The slick, which was about 60 feet (18 meters) wide, was spotted about 1,000 yards (meters) offshore from Goleta State Beach west of Santa Barbara, said Coast Guard spokeswoman Petty Officer Andrea Anderson.
Anderson could not give the approximate length of the sheen.
In May, as much as 2,400 barrels of crude oil were
spilled onto a pristine beach about 15 miles (24 km) west of Goleta when a pipeline ruptured along the coast. But there were no immediate reports of any link between the two incidents.
"We don't have a definite source yet," Anderson said of the oil sheen discovered on Wednesday.
David Zaniboni, a spokesman for the Santa Barbara County Fire Department, told Los Angeles television station KABC that his agency also has not identified the source of the sheen and as a result was not calling the incident an oil spill.
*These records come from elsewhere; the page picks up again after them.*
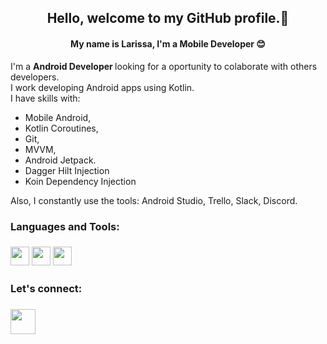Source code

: <h2 align="center">Hello, welcome to my GitHub profile.👋</h1>
<h4 align="center">My name is Larissa, I'm a Mobile Developer 😊</h3
<!--
**larissacarletti/larissacarletti** is a ✨ _special_ ✨ repository because its `README.md` (this file) appears on your GitHub profile.

  
I'm  a <b> Android Developer </b> looking for a oportunity to colaborate with others developers. <br/>
I work developing Android apps using Kotlin. <br />
I have skills with:
  - Mobile Android, 
  - Kotlin Coroutines,
  - Git,
  - MVVM, 
  - Android Jetpack.
  - Dagger Hilt Injection 
  - Koin Dependency Injection <br />
  
  
  Also, I constantly use the tools: Android Studio, Trello, Slack, Discord.
  
  <h3> Languages and Tools:<h3/>
    <img src="https://cdn.jsdelivr.net/gh/devicons/devicon/icons/git/git-original.svg" width="30" height="30"/>
    <img src="https://cdn.jsdelivr.net/gh/devicons/devicon/icons/kotlin/kotlin-original.svg" width="30" height="30" />
    <img src="https://cdn.jsdelivr.net/gh/devicons/devicon/icons/android/android-original.svg" width="30" height="30" />
    
  <h3> Let's connect: <h3/>
    <a href="https://www.linkedin.com/in/larissacarletti/"><img src="https://cdn.jsdelivr.net/gh/devicons/devicon/icons/linkedin/linkedin-original.svg" width="40" height="40"/></a>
A Coast Guard helicopter was surveying the area of the oil sheen, and other members of the agency went out by vessel to take a closer look, Anderson said.
The Coast Guard urged individuals not to make contact with the sheen and to report any oil sightings to its National Response Center.
Zaniboni told KABC that the area regularly experiences natural oil seepage but that firefighters were called when two kayakers came into shore after crossing into black oil in the water.
"All I can go by is what we were told by the kayakers, and they were saying this was more than they've ever seen," Zaniboni told KABC.
Goleta State Beach County Park and pier remained open, Santa Barbara County officials said.
Plains All American, which operated the coastal pipeline that ruptured and caused the spill in May, said the latest oil sheen could not have come from one of their pipelines since they do not operate any underwater pipes in the area, company spokeswoman Meredith Mathews said.